Any help or insight that gets me in the right direction would be greatly appreciated. :)
PS: Ideally, one query that returns an aggregated count of common interests would be even nicer:
user_id totalInterests commonInterests
------- -------------- ---------------
3 3 1/2 (either is fine, but 2 is better)
5 1 1
However, I'm not sure how much slower it would be compared to doing it in code.

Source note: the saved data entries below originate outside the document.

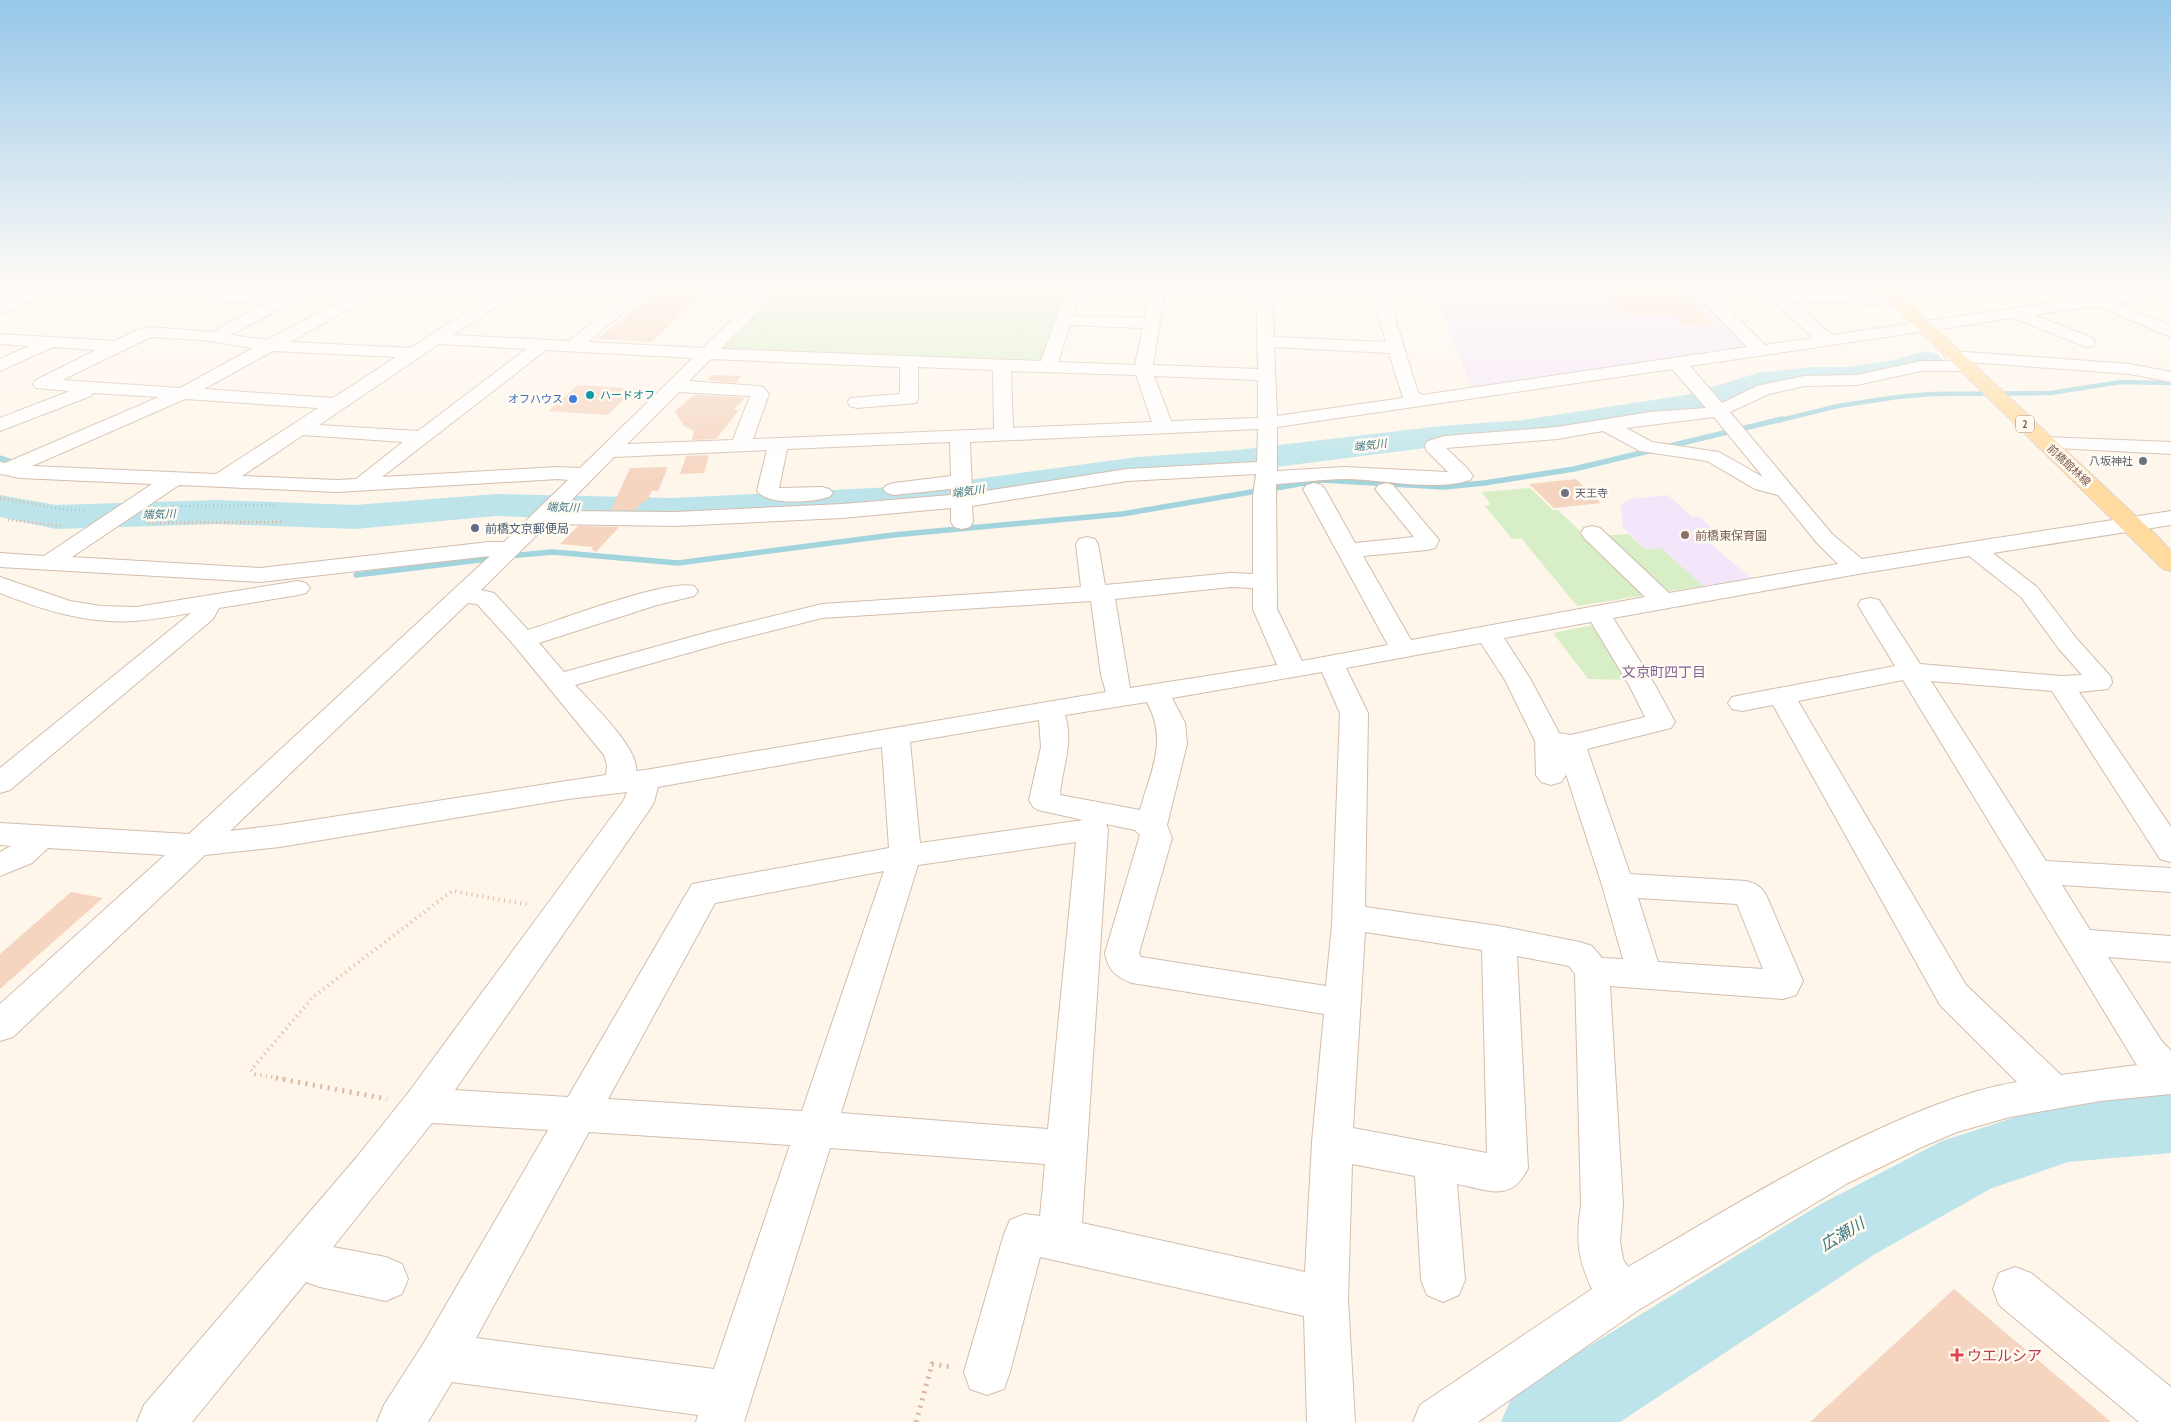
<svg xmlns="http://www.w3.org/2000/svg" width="2171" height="1422" viewBox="0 0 2171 1422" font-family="'PT Sans Narrow','Noto Sans JP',sans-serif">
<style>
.education{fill:#f3e6fb}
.green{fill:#d7eec7}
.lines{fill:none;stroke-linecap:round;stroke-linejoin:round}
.stream-far1{stroke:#a2d4dd;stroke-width:4.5}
.stream{stroke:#a2d4dd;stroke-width:5.5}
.river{fill:#bce4ea;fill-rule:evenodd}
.building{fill:#f5d5c0}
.minor-casing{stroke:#d2bdae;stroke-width:2}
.major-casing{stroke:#ddd4d0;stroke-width:2}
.path-far2{stroke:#dcb8a2;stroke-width:2.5;stroke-dasharray:1 3;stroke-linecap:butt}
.path-far1{stroke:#dcb8a2;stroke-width:4;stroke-dasharray:1 4.5;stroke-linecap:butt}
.path{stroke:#dcb8a2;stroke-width:5;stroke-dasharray:2 5.5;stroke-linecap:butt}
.minor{fill:#fff;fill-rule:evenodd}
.major{fill:#ffdba0;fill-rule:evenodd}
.culture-dot{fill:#0f9aa8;stroke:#fffaf2;stroke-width:2}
.shop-dot{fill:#3f7fe0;stroke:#fffaf2;stroke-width:2}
.worship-dot{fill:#6b7280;stroke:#fffaf2;stroke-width:2}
.service-dot{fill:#5c6f8a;stroke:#fffaf2;stroke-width:2}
.education-dot{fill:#8d6e63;stroke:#fffaf2;stroke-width:2}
.health-dot{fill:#e0444e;stroke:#fffaf2;stroke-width:2}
.labels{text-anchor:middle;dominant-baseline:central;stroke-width:5;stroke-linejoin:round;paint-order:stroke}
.far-culture-label{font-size:11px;fill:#0d838f;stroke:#fffaf2;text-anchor:start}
.far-shop-label{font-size:11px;fill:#366cbe;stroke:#fffaf2;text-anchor:end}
.shield{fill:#fffaf2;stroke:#a38b7c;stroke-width:1}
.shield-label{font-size:11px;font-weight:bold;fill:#7c5b4a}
.far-water-label{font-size:11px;font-style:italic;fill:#3c7782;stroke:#fffaf2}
.far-worship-label{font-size:11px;fill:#5b616d;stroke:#fffaf2;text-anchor:end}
.far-street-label{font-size:11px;fill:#7c5b4a;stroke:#fffaf2}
.service-label{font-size:12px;fill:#4e5e75;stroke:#fffaf2;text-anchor:start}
.education-label{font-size:12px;fill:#785e54;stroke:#fffaf2;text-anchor:start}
.neighbourhood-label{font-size:14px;fill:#856397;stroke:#fffaf2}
.near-health-label{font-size:15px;fill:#be3a42;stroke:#fffaf2;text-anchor:start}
.near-water-label{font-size:16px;font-style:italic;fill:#3c7782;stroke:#fffaf2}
</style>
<rect width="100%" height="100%" fill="#fef6ea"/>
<path class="education" d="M1430,284H1686L1745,344V349L1472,388Z
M1668,495L1692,517L1699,516L1715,531L1697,532L1751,578L1703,586L1661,548L1645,549L1623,528L1621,506L1629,499Z"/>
<path class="green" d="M777,284H1076L1048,367L708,354Z
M1530,488L1553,510H1558L1647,595L1577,606L1521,538L1512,539L1485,506L1491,505L1482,492Z
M1628,534L1645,549L1661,548L1703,586L1658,593L1600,536Z
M1594,625L1631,680L1588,679L1553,633Z"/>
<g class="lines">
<path class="stream-far1" d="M1777,421L1838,406L1897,397L1932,394L2050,393L2121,382L2171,383"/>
<path class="stream" d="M0,458L19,464
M507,556L553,552L678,563L893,535L1122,514L1322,480L1444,487L1484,483L1574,469L1782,419
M356,575L496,558"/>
<path class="river" d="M1927,351L1938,354L1942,360L1938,366L1888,379L1848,385H1811L1764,392L1731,404L1685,415L1523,440L1441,446L1237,472L1137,479L933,507L673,522L496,516L355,529L218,524L56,529L0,517V495L56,505L218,500L355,505L496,494L673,498L933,485L1137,457L1237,450L1441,426L1523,420L1685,395L1758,373L1811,367H1848L1888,361Z
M2171,1091V1153L2068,1162L1990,1189L1875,1254L1620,1422H1501L1514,1392L1821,1204L1942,1141L2068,1100Z"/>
</g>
<path class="building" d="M666,284H673L682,291L706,292L652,342L597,339Z
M1599,284H1675L1713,326L1682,325L1673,315L1623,314Z
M712,375L741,376L736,383L707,380Z
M578,385L636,389L607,415L548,411Z
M694,395L737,397L745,398L734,410H739L716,439L692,440L694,431L684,426L675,411Z
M709,455L704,473L680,474L686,456Z
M668,467L658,491H652L647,501L643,502L635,510H611L630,468Z
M1576,479L1601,503L1554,508L1529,484Z
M578,526L619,527L596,552L591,549L593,547L560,544Z
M71,892L103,898L0,989V954Z
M1954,1289L2111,1422H1810Z"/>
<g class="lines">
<defs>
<path id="minor" d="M7,284H93L282,296L305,284H324L322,287L231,335L267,340L365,288L379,284L499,290L508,284H526L509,298L453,335L569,341L640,284H657L588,342L703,348L759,293L682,289L675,284H784L721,349L1041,361L1068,284H1083L1073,316L1145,318L1151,284H1166L1153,365L1258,369L1256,284H1272L1274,337L1386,342L1369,284H1384L1418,392L1422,395L1747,347L1692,290L1689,287L1691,284H1703L1708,290L1765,291L1767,288L1772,286L1782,292L1894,295L1899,297L1902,300L1899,303L1894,305L1793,301L1832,335L2171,285V295L2117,303L2171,326V337L2097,306L2034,315L2093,338L2095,342L2093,346L2087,347L2013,318L1690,366L1722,403L1757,386L1804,376L1857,375L1921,361H1951L1947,360L1944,356L1947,352L1953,351L2130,364L2171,372V382L2130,374L1969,362L1972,366L1969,370L1963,371H1921L1857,385L1804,386L1769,394L1730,412L1832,534L1862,559L2171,511V525L1993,553L2037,587L2077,639L2111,677L2112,683L2108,689L2079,692L2171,827V862L2160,859L2052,691L1931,681L2046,861L2171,868V892L2062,885L2090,930L2171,936V962L2108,957L2161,1040L2171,1051V1094L2100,1101L2010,1117L1957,1132L1924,1146L1848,1183L1637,1311L1478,1422H1413L1420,1405L1592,1289C1577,1257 1576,1239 1581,1205L1575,974L1569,966L1517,956L1528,1168C1512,1203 1488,1190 1457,1184L1465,1280L1459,1295L1443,1302L1427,1295L1421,1280L1415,1176L1352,1164L1348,1299L1355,1422H1307L1304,1316L1040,1257L1010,1372L1004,1389L987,1395L970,1389L964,1372L1004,1234L1010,1220L1025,1214L1040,1216L1045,1164L830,1148L744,1422H696L698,1415L452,1382L428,1422H377L384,1405L425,1341L548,1130L432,1123L333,1247L386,1257L402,1264L408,1279L402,1294L386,1301L320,1287L306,1282L192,1422H137L144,1405L356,1158L408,1093L624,800L627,792L568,799L280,847L205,855L13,1037L0,1041V1004L165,855L48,848L32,863L0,876V852L11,846L0,845V823L189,834L490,556L260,582L0,567V553L44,556L152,484L20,478L0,474V462L5,463L159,397L93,393L91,396L0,431V418L70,391L36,388L33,384L36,380L96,350L53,347L0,371V359L29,346L0,344V334L115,341L134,331L151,327L212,332L265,304L53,291L0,314V303L32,290L14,289ZM382,294L486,299L411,348L290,342L374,295ZM1718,299L1774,301L1813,338L1765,345ZM1070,325L1143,328L1135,365L1058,362ZM151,337L202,340L253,348L180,388L62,380ZM439,344L526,349L418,431L319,425ZM1274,347L1389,353L1403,398L1277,416ZM546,350L693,358L580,468L558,467L382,477ZM273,351L396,357L333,398L204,389ZM711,359L900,367V394L850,398L848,402L850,406L857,408L916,403L918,399V367L993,370L994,429L753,439L769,394L763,387L757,386L689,381ZM1672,369L1706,408L1650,412L1557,427L1445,436L1428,441L1425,445L1426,450L1448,472L1344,467L1277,471V427ZM1011,371L1136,375L1152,422L1013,428ZM1154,376L1258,380V418L1171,421ZM679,392L750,396L733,440L627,444ZM185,399L318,408L216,474L32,466ZM1714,417L1763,477L1719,452L1652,442L1626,428ZM1258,429L1257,462L1127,469L972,493L970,442ZM1603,431L1640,451L1707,461L1755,489L1778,495L1817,543L1838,564L1669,593L1600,528L1592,526L1584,528L1581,533L1584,538L1645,597L1411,640L1363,556L1427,550L1435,548L1439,540L1393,485L1386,483L1379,485L1375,489L1414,537L1355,543L1325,489L1321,485L1314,483L1307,485L1303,489L1388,645L1302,661L1277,609L1276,484C1299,483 1322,479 1345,479C1383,479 1433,492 1470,480L1473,476L1467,468L1446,448L1557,439ZM303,435L403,442L356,479L337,480L242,476ZM950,442L951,476L894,483L887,485L883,489L887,493L894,495L951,489V495L842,504L675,512L561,511L614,457L767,450L757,491C768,506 813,502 829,497L833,493L829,489L822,487L779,488L787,449ZM1256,474L1253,497V574L1231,573L1105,585L1098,544L1095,539L1087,537L1079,539L1076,544L1081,587L822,604L709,632L564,672L539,643L657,605L694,596L698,591L694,586C667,579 560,620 528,630L494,593L481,590L548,524L675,526L842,518L951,508V522L954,527L962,529L970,527L973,522L972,506L1127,481ZM558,479L568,480L504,542H489L260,568L72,557L179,485L337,492ZM1969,556L2021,597L2059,649L2082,675L2061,676L1920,664L1879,600L1870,598L1861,600L1858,605L1895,666L1742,695L1732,697L1728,703L1732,709L1742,711L1773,705L1940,1005L2017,1082C1964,1091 1913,1113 1864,1136C1783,1174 1706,1222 1628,1267L1623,1259L1620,1242L1623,1205L1610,986L1783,999L1796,995L1803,981L1767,897C1762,887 1757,884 1746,881L1630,874L1587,749L1671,728L1675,722L1655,685L1613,618L1858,574ZM1231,587L1253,588V609L1277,665L1130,688L1115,599ZM1091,601L1101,675L1106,692L645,770L636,771C639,748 591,703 575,685L727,642L822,618ZM468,603L477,604L514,645L604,755L607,765L606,775L280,825L230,831ZM1591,622L1629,685L1645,717L1571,735L1559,733L1531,680L1504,638ZM1481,643L1505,680L1535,741L1536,775L1541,782L1551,785L1561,782L1566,775L1565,771L1602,885L1623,959L1602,958L1592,946L1580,942L1499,926L1365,907L1368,713L1346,668ZM1322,672L1340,713L1332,924L1326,986L1141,957L1139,953L1172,838L1167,825L1187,744L1185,723L1172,698ZM1903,680L2135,1062L2137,1065L2061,1075L1966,985L1798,701ZM1147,702C1168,741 1151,770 1140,810L1060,795C1062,767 1074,744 1065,715ZM1039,720L1041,747L1029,800L1033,807L1038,810L1083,820L920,843L910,742ZM882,747L889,848L692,884L568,1097L455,1090L650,809L654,802L658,787ZM1106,824L1135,830L1140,835L1105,953C1108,970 1116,977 1132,983L1324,1014L1312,1142L1305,1272L1082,1223L1108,829ZM1076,842L1048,1129L841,1113L918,865ZM884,871L802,1111L608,1099L715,903ZM1638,898L1737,904L1763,969L1658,962ZM1365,932L1482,950L1487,1153L1353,1128ZM589,1132L790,1145L714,1369L476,1338Z
M1415,284H1434L1435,285L1432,288L1427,290L1417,287Z
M2045,437L2171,442V454L2038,447L2035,443L2038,439Z
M0,577L70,601L101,606L136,607L298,581L306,583L310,588L306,593L298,595L219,608L213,619L10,790L0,793V768L191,613C172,616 153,620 134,621C88,624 42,610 0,593Z
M2015,1267L2031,1273L2171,1387V1422H2139L1999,1305L1993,1289L1999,1273Z"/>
<path id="major" d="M1872,284H1888L2155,534L2171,551V571L2163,569Z"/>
</defs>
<use href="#minor" class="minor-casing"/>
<use href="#major" class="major-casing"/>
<path class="path-far2" d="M0,498L67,510H87
M173,506L277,505
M8,520L62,526
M148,523L284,522"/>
<path class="path-far1" d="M283,1079L255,1074L251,1070L313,997L452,891L530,905"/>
<path class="path" d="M276,1078L387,1099
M916,1422L932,1364L951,1367"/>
<use href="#minor" class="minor"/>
<use href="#major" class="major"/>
</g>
<linearGradient id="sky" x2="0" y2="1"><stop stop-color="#96c7e9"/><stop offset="0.59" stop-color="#fffbf6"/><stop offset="1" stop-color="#fffbf6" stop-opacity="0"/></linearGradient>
<rect width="2171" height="483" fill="url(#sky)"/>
<circle class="culture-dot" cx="590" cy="395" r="5"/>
<circle class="shop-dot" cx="573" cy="399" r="5"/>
<g class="worship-dot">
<circle cx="2143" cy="461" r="5"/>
<circle cx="1565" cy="493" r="5"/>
</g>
<circle class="service-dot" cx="475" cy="528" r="5"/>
<circle class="education-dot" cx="1685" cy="535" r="5"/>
<path class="health-dot" d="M1954.5 1347.5h5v5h5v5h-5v5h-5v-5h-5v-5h5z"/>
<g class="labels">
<g class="far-culture-label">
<text x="600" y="395">ハードオフ</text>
</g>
<g class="far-shop-label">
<text x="563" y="399">オフハウス</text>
</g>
<rect class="shield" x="2016" y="415.5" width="18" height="17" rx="4"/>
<g class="shield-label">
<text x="2025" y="424">2</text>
</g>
<g class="far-water-label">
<text transform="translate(1370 445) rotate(-7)">端気川</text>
<text transform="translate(968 491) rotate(-8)">端気川</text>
<text transform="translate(563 507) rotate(2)">端気川</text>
<text transform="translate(159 514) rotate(-2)">端気川</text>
</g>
<g class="far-worship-label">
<text x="2133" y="461">八坂神社</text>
<text x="1575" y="493" text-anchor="start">天王寺</text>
</g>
<g class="far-street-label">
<text transform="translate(2069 465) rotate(43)">前橋館林線</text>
</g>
<g class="service-label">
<text x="485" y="528">前橋文京郵便局</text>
</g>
<g class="education-label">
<text x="1695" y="535">前橋東保育園</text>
</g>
<g class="neighbourhood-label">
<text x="1664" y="672">文京町四丁目</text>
</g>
<g class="near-health-label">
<text x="1967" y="1355">ウエルシア</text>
</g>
<g class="near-water-label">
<text transform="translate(1842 1234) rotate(-31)">広瀬川</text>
</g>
</g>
</svg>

Using the following to set up test tables
--drop table Interests ----------------------------
CREATE TABLE Interests
(
InterestId char(1) not null
,UserId int not null
)
INSERT Interests values
('A',1)
,('A',3)
,('B',1)
,('B',2)
,('B',3)
,('B',5)
,('C',2)
,('D',3)
,('D',4)
-- drop table Groups ---------------------
CREATE TABLE Groups
(
GroupId int not null
,UserId int not null
)
INSERT Groups values
(-1, 1)
,(-1, 2)
SELECT * from Groups
SELECT * from Groups
The following query would appear to do what you want:
DECLARE #GroupId int
SET #GroupId = -1
;WITH cteGroupInterests (InterestId)
as (-- List of the interests referenced by the target group
select distinct InterestId
from Groups gr
inner join Interests nt
on nt.UserId = gr.UserId
where gr.GroupId = #GroupId)
-- Aggregate interests for each user
SELECT
UserId
,count(OwnInterstId) OwnInterests
,count(SharedInterestId) SharedInterests
from (-- Subquery lists all interests for each user
select
nt.UserId
,nt.InterestId OwnInterstId
,cte.InterestId SharedInterestId
from Interests nt
left outer join cteGroupInterests cte
on cte.InterestId = nt.InterestId
where not exists (-- Correlated subquery: is "this" user in the target group?)
select 1
from Groups gr
where gr.GroupId = #GroupId
and gr.UserId = nt.UserId)) xx
group by UserId
having count(SharedInterestId) > 0
It appears to work, but I'd want to do more elaborate tests, and I've no idea how well it'd work against millions of rows. Key points are:
cte creates a temp table referenced by the later query; building an actual temp table might be a performance boost
Correlated subqueries can be tricky, but indexes and not exists should make this pretty quick
I was lazy and left out all the underscores, sorry
This is a bit confounding. I think the best approach is exists and not exists:
select i.*
from interest i
where not exists (select 1
from groups g
where i.user_id = g.user_id and
g.group_id = $group_id
) and
exists (select 1
from groups g join
interest i2
on g.user_id = i2.user_id
where g.user_id <> i.user_user_id and
i.interest_id = i2.interest_id
);
The first subquery is saying that the user is not in the group. The second is saying that the interest is shared with someone who is in the group.